▶ Text block:
- - -

O’Shea said waste rock from the mine “doesn't produce acid, so it's literally incapable of leaching any metals into the groundwater” or, presumably, into the lake.
"Our environmental qualms with the mine are largely unrelated to acid mine drainage (AMD)," said Grotwohl of Protect the Porkies.
"With or without AMD, rolling out the power grid will open the floodgates for more industry in this area forever; the habitat destruction and habitat fragmentation right in the middle of the North Country Trail, the Porkies, Lake Superior, and the Black River will reduce the ecological vitality in all surrounding areas," Grotewohl said.
"Noise, light, water and air contamination, subterranean blasting, and industrial traffic will further reduce the ecological vitality of these areas," Grotewohl said.
O’Shea said the Copperwood mine is “designed from opening to closing aligned to all regulation” enacted by the state of Michigan in 2004.

- - -

▶ Dataset:
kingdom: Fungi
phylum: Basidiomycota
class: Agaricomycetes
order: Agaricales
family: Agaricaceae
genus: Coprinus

- - -

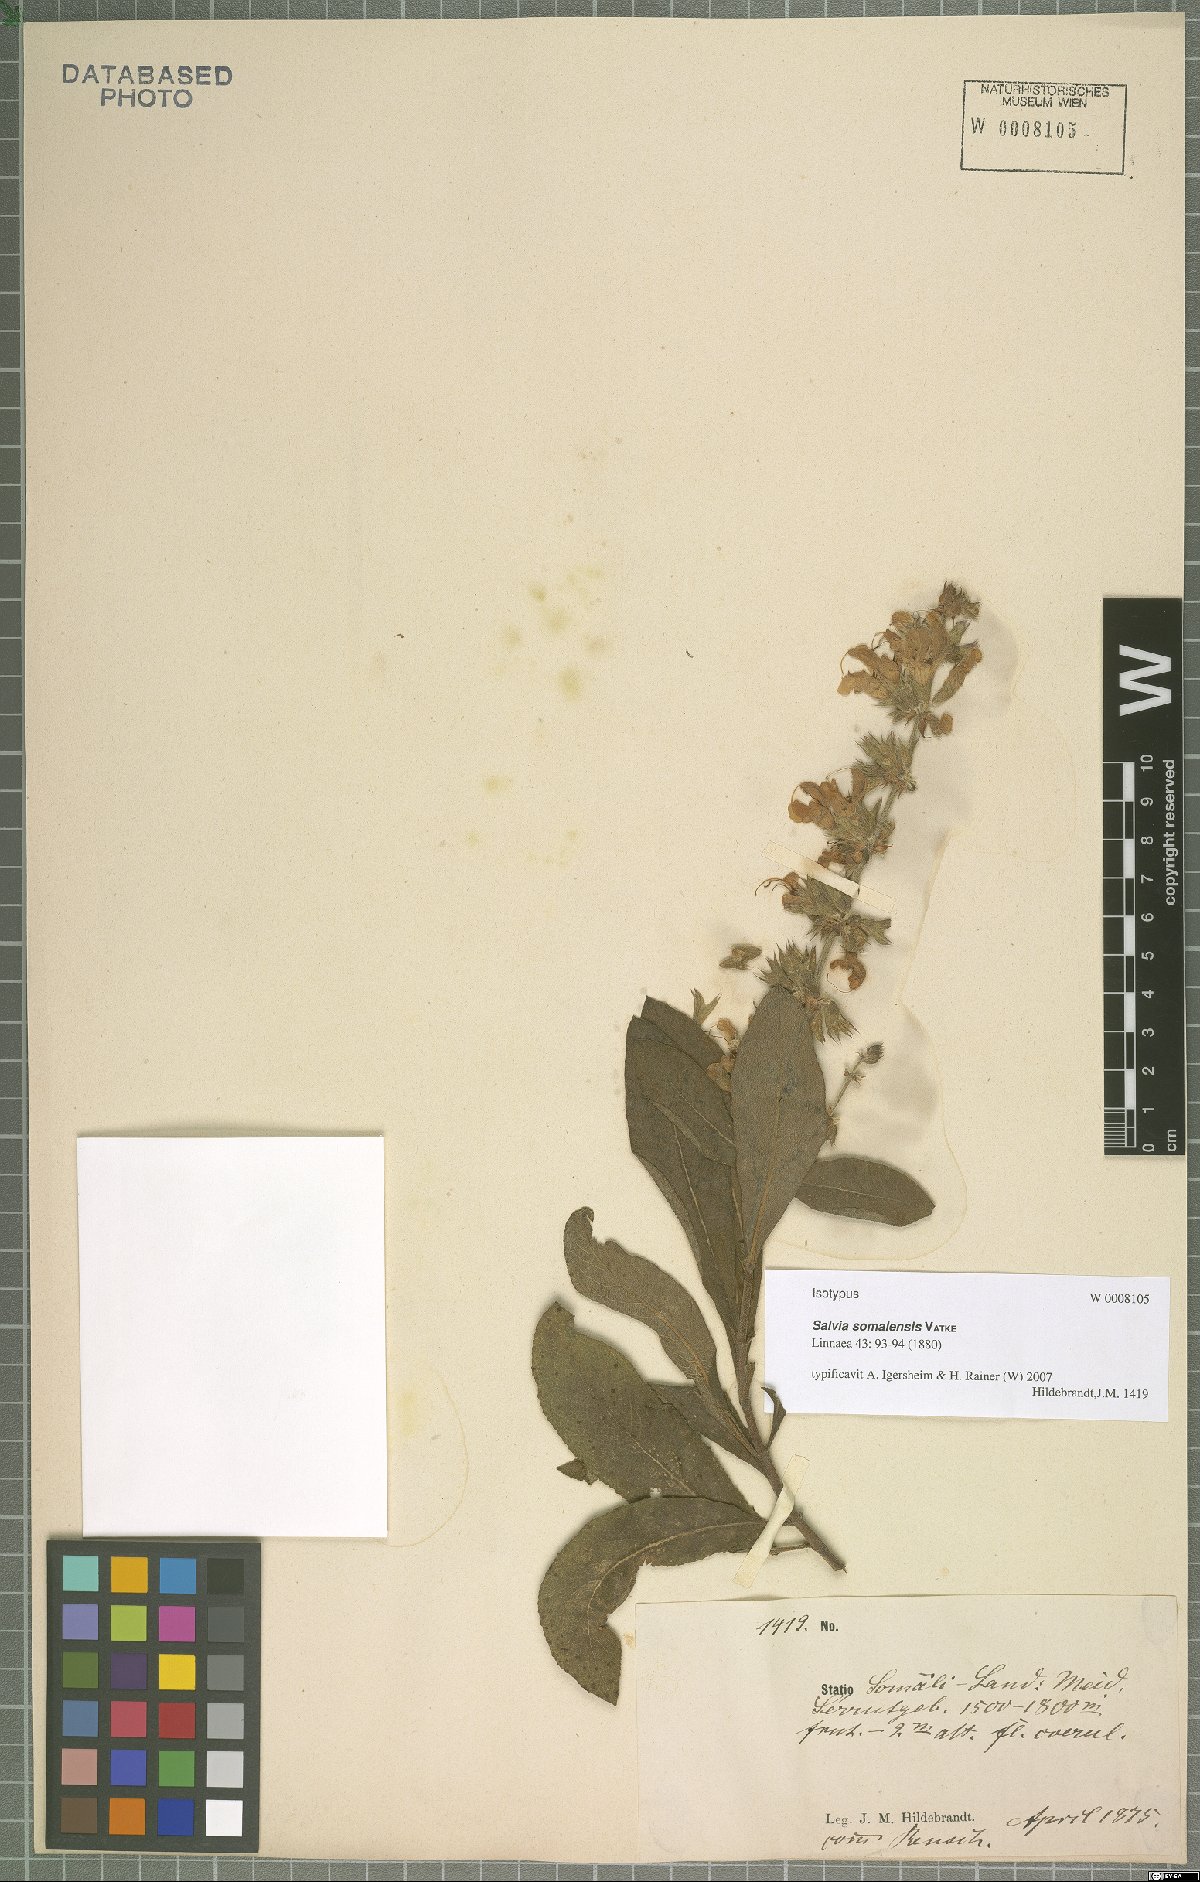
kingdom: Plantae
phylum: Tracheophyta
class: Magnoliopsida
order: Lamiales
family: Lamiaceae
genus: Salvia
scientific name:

- - -

▶ Problem set:
**A.** In the text about the Copperwood mine, in what year did Michigan enact the regulations that the mine is said to be designed to align with?
**B.** Continue the text about the Copperwood mine, picking up after its final sentence.

▶ Answers to each task:
**A.** 2004

**B.**
The Nonferrous Metallic Mineral Mining statute was “voted in unanimously on a bipartisan basis of both the House and the Senate, and they were supported by key environmental groups,” O’Shea said. “So what that's telling you is that those environmental groups have signed off. They said, ‘If a mine is capable of getting through this stringent process, then indeed, it can be operated responsibly,’ and certainly we think that's the case for Copperwood.”
Highland Copper was given the opportunity to comment on this report.